Patient Education

REACTIVE ARTHRITIS

Reactive Arthritis

  • Reactive arthritis is an sudden onset (acute) painful swelling of the joints take place
  • It occurs usually after an infection episode such as diarrhea, Urinary tract infection (UTI)
  • Mostly it affects large joints of the body i.e. knee, hip and ankle joints
  • Some time it can progress to develop chronic (long term) arthritis with episodic flare up intermittently
  • Reactive arthritis can also affect attachment of muscle to bone (Achilis tendenitis,enthesithis).
  • Reactive arthritis seen in 30-40 yrs age group.
  • 75% of reactive arthritis have a gene HLAB27 positivity

  • Reactive arthritis (ReA) mostly takes place after an infection such as UTI (Urinary Tract Infection) or Dysentery (Bowel infection).
  • Infection can trigger the immune system to attack the healthy cells such as joints.
  • Reactive arthritis occurs after 1-4 wks. of infection.
  • Around 75% of Reactive arthritis patients have HLA B27 positivity.
  • Sometimes genetics play a role in the disease

  • Reactive Arthritis is very rare and individuals with the age between 30- 40 are mostly affected.
  • Men are more prone to the disease in comparison to women.
  • People with HLA-B27 are most likely to be affected by Reactive Arthritis.
  • Those have HLA B27 positive can develop persistent arthritis.
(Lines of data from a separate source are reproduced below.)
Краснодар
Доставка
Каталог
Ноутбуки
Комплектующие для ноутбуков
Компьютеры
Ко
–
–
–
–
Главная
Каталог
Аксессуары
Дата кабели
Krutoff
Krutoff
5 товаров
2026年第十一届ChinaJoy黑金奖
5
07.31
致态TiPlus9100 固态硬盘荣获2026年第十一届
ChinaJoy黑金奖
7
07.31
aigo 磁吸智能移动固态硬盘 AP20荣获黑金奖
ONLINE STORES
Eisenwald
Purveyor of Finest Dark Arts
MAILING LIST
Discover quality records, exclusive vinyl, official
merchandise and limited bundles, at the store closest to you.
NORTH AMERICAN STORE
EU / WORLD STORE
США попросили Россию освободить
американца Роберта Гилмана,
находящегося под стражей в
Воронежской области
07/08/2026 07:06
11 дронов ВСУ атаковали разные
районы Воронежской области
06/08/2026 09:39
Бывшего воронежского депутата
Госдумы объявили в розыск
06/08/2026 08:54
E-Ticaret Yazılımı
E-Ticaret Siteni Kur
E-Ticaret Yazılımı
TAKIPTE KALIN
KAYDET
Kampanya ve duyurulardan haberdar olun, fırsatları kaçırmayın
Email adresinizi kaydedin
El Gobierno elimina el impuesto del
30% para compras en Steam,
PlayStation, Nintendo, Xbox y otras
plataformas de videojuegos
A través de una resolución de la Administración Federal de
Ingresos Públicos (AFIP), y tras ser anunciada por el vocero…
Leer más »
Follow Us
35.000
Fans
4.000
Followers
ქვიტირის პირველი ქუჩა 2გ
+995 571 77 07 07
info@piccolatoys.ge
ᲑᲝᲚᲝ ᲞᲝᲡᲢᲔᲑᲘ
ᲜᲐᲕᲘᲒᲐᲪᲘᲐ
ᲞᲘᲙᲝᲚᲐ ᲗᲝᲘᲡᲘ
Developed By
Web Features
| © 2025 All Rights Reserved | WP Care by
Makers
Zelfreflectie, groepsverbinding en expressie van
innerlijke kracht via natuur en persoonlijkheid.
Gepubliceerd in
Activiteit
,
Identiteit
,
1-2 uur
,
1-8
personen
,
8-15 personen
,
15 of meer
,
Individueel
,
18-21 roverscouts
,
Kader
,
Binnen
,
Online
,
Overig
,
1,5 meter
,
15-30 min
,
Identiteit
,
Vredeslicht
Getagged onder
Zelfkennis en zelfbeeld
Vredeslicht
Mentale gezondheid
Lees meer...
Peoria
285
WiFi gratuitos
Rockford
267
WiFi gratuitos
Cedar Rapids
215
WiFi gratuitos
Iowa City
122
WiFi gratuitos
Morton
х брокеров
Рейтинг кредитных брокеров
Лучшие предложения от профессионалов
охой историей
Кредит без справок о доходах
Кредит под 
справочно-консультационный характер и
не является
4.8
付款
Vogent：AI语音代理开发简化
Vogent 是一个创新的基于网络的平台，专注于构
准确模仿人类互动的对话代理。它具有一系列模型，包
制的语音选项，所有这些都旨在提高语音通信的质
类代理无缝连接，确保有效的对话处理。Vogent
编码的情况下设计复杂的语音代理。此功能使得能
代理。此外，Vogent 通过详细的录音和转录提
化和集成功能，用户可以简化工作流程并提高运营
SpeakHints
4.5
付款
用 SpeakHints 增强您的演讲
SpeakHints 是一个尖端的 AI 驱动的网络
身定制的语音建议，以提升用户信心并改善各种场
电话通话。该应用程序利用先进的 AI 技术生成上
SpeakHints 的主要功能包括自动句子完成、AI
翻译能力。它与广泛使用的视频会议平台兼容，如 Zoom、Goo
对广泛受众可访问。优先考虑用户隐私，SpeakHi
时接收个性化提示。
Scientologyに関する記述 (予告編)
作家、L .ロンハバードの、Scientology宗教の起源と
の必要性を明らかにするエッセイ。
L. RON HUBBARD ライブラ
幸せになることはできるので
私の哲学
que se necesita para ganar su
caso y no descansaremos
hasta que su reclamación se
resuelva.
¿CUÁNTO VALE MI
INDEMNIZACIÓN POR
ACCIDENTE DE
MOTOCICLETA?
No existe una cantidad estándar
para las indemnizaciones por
The arthritis has the following signs and symptoms-

 

  • Individuals with reactive arthritis experience inflammation leading to stiffness and back pain.
  • The pain can start quickly and become intense in no time.
  • The disease affects feet, ankles, hips and knees.(Mostly joints of the leg)

 

 

  • Patients will experience still, swollen and painful joints.
  • The arthritis affects one side of the body (asymmetric)
  • Whole digit can be swollened which is known as dactylitis
  • People will generally feel tired and feverish.

 

 

  • Patients might experience eye infection (Conjunctivitis).

 

 

 

 

  • Skin rash and sores on the mouth can also be noticed.
  • No single test can diagnose reactive arthritis
  • Proper history and detail examination helpful for diagnose reactive arthritis
  • Some time it might get confused with septic arthritis
  • Always tell your doctor if you have recent history of UTI or dysentery.
  • Consult a Rheumatologist who is expertise in inflammatory arthritis

Blood tests are normally done to check the inflammation and identify the HLA-B27 gene, but a blood test is not enough to diagnose a particular disease.
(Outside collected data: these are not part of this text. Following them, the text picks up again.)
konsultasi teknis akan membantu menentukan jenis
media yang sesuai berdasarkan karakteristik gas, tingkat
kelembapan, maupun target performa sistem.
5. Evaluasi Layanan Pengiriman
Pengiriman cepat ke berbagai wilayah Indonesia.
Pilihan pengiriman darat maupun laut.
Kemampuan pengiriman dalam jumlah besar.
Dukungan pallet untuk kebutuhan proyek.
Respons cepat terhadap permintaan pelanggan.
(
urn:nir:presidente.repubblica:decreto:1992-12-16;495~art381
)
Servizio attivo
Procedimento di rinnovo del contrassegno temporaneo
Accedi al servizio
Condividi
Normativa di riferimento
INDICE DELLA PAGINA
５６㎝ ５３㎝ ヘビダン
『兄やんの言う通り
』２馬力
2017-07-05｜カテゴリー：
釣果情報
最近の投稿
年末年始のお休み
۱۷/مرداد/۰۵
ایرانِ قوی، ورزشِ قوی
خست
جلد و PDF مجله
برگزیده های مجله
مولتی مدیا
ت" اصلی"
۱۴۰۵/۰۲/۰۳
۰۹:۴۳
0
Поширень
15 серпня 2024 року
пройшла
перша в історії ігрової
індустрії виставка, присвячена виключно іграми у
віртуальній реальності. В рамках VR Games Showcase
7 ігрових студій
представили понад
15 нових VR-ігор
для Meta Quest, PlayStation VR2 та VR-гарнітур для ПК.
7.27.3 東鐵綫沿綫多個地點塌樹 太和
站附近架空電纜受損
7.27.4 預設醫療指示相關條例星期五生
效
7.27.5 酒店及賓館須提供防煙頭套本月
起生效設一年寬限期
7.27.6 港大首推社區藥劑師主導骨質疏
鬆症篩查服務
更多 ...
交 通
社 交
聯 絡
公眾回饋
The following tests help in diagnosis:

  • Complete Blood Count
  • C-Reactive Protein (CRP)
  • Erythrocyte Sedimentation Rate (ESR)
  • Urine Re/Me, Urine culture

 

  • HLA B27
  • Reactive arthritis will not hamper the ability to become pregnant.
  • Medications should be avoided during the effort made to become pregnant or breastfeeding.